As obras em curso na Igreja dos Clérigos, no Porto, a concluir em dezembro, prometem revelar aos portugueses, aos turistas e aos próprios portuenses áreas até agora desconhecidas daquele espaço, permitindo uma «visita de 360 graus» ao edifício.

«Os portuenses, os portugueses e os turistas vão ver coisas que nunca estiveram abertas ao público, nomeadamente alguns pisos que estiveram sempre fechados. As pessoas visitavam única e exclusivamente a igreja e a torre e, a partir de 12 de dezembro, vão visitar espaços museológicos novos e modernos, como tecnologia de ponta, digital e multimédia, como o Museu da Irmandade e o Museu do Cristo, que serão de circulação obrigatória e desejada pelos turistas», afirmou o presidente da Irmandade dos Clérigos.

Falando no final de uma visita às obras de reabilitação da Igreja dos Clérigos, o padre Américo Aguiar salientou que a abertura à circulação de corredores até agora não transitáveis permitirá «uma visita de 360 graus a todo o edifício», que considerou ser «particularmente interessante».

Para o presidente da Fundação Calouste Gulbenkian, Artur Santos Silva, que também participou na visita, a Igreja dos Clérigos, da autoria de Nicolau Nasoni, «era um edifício que estava esquecido nas suas múltiplas valências» e que, depois das obras, «os próprios portuenses, além dos [restantes] portugueses e dos estrangeiros, vão descobrir».

«O projeto de arquitetura de recuperação do arquiteto João Carlos Santos é magnífico.
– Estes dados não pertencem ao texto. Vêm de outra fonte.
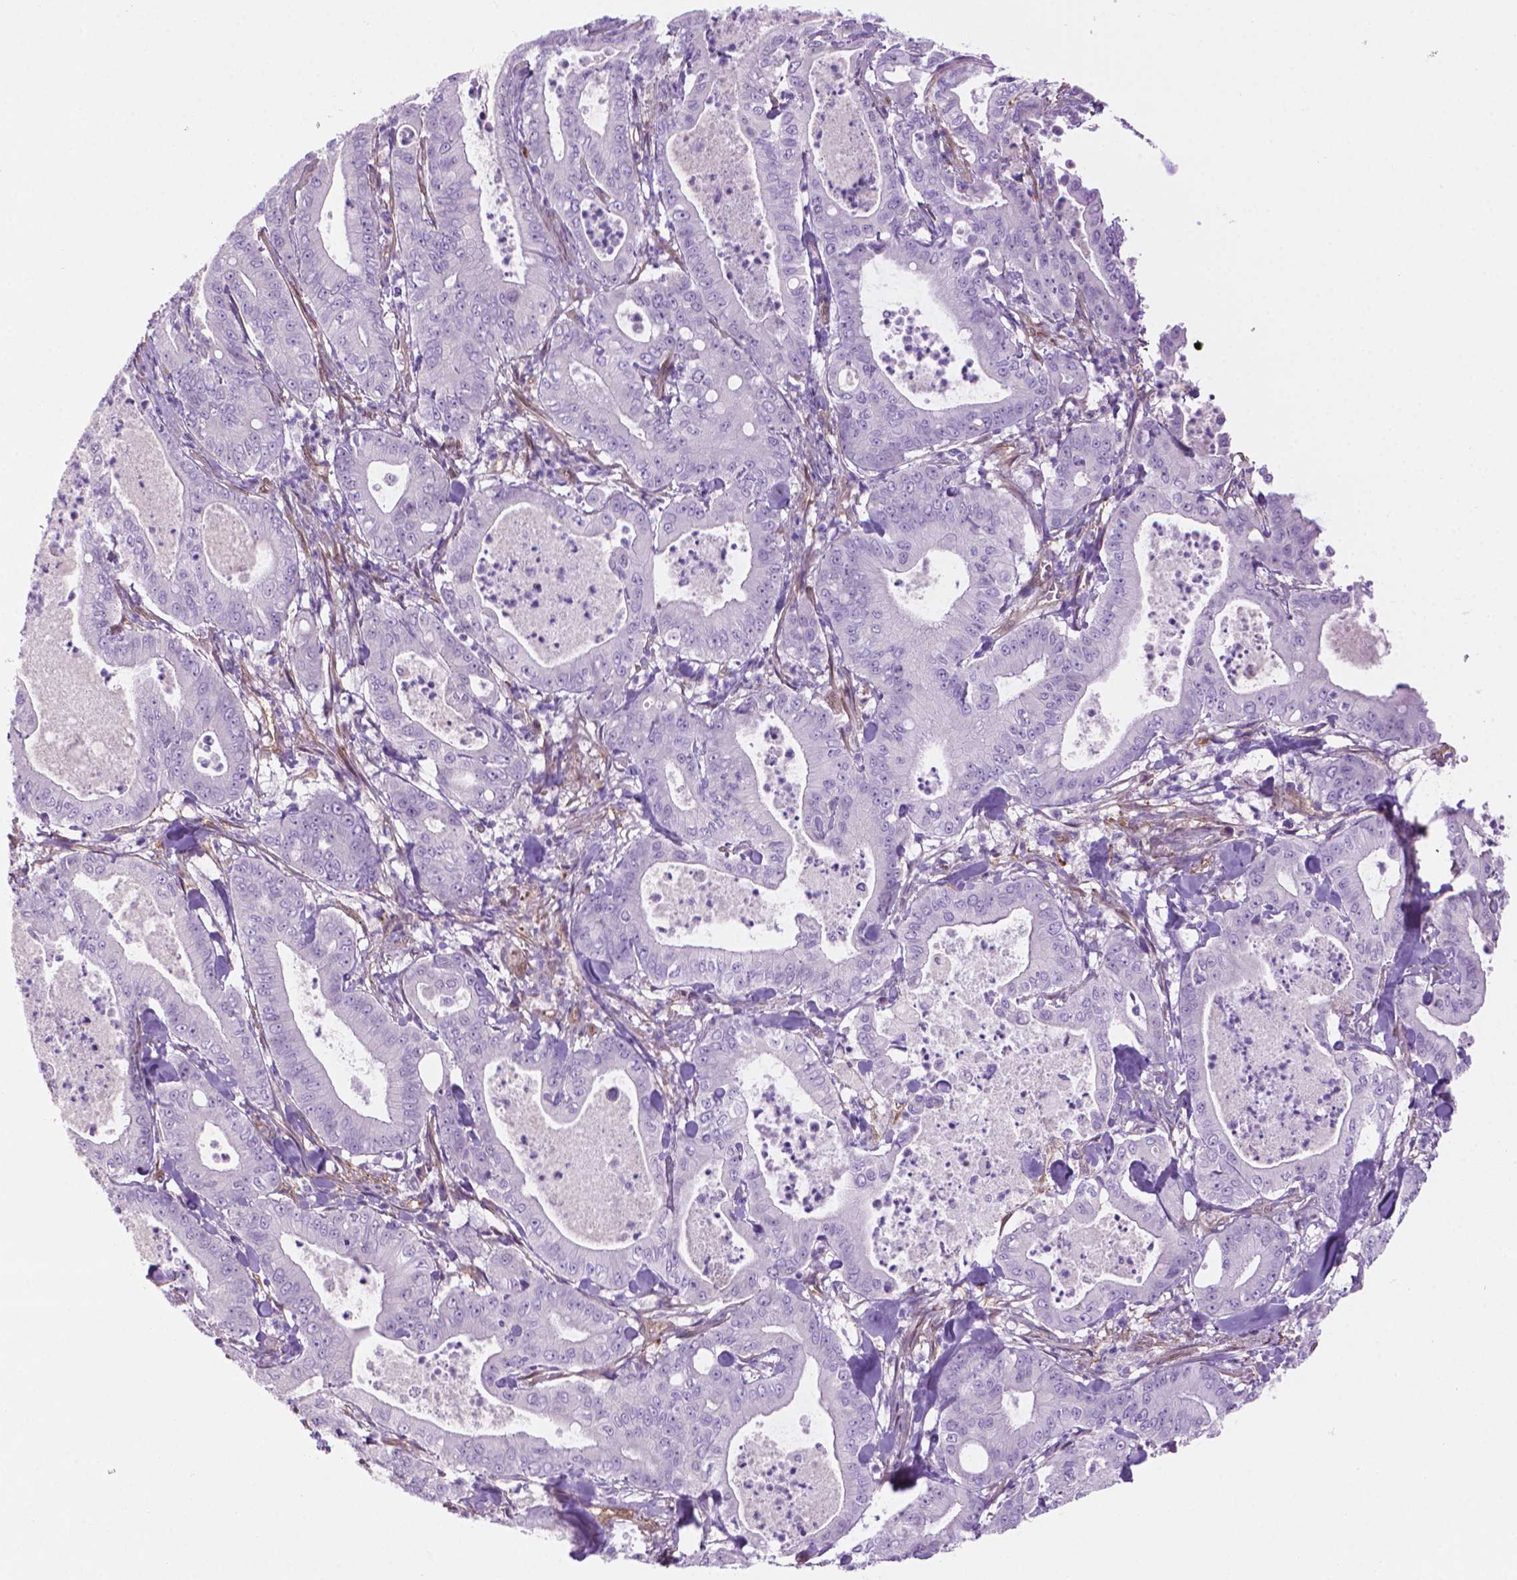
{"staining": {"intensity": "negative", "quantity": "none", "location": "none"}, "tissue": "pancreatic cancer", "cell_type": "Tumor cells", "image_type": "cancer", "snomed": [{"axis": "morphology", "description": "Adenocarcinoma, NOS"}, {"axis": "topography", "description": "Pancreas"}], "caption": "Tumor cells show no significant protein expression in adenocarcinoma (pancreatic). The staining is performed using DAB (3,3'-diaminobenzidine) brown chromogen with nuclei counter-stained in using hematoxylin.", "gene": "CLIC4", "patient": {"sex": "male", "age": 71}}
Estive cá há um ano e meio, antes de tudo isto arrancar, e, embora já tivesse ficado surpreendido pelo potencial que tinha este conjunto, hoje tive uma perceção muito melhor, porque está tudo já muito mais limpo e [próximo de] como vai ficar, com espaços muito mais abertos», afirmou Santos Silva.

Segundo o padre Américo Aguiar, as obras «estão a correr dentro do prazo e dentro do orçamento», estando a inauguração marcada para 12 de dezembro, às 12:00, exatamente 235 anos depois da primeira inauguração do monumento.

A intervenção representa um investimento total de 2,6 milhões de euros, comparticipados em 1,7 milhões pelo Quadro de Referência Estratégica Nacional (QREN), cabendo os restantes 800 mil euros à Irmandade dos Clérigos, com recurso a financiamento do programa Jessica.

Destacando a importância de se cumprirem o prazo e o orçamento iniciais, o padre Américo Aguiar recordou que a Irmandade «tem recursos limitados», pelo que «todas as especialidades [envolvidas na obra] estão a fazer um esforço suplementar para corresponder na totalidade ao que está previsto e para não haver derrapagens que, depois, não há possibilidade de cobrir».

De acordo com o responsável da Irmandade, a obra não revelou, até agora, qualquer achado arqueológico «que exija maior atenção e acompanhamento», o que justifica com o facto de algumas das partes intervencionadas já o terem sido «num passado recente, no século XX».

«A última intervenção no edifício foi nos anos 90, em que a torre esteve entaipada para intervenção exterior. Nos anos 80 houve uma grande intervenção nos telhados e, durante o século XX, quando o edifício foi adaptado a residência de sacerdotes, houve várias salas em que foram feitas divisórias em tabique, mas que agora estão amplas para vermos a grandeza dos espaços», explicou.

Segundo notou o arquiteto João Carlos Santos durante a visita, trata-se de uma «intervenção rara em Portugal porque é global, desde o restauro até à obra de construção civil».

Depois de terminada a obra, a entrada dos visitantes na Igreja dos Clérigos passará a ser feita pela porta da Rua da Assunção, onde estará disponível um elevador destinado às pessoas com mobilidade reduzida e que permitirá o acesso aos quatro pisos do edifício que passarão a ser visitáveis.

Segundo o padre Américo Aguiar, a Irmandade pretende que a renovada Igreja dos Clérigos «seja um ponto de encontro de culto e de cultura», pelo que terá «acesso livre, sem franquia».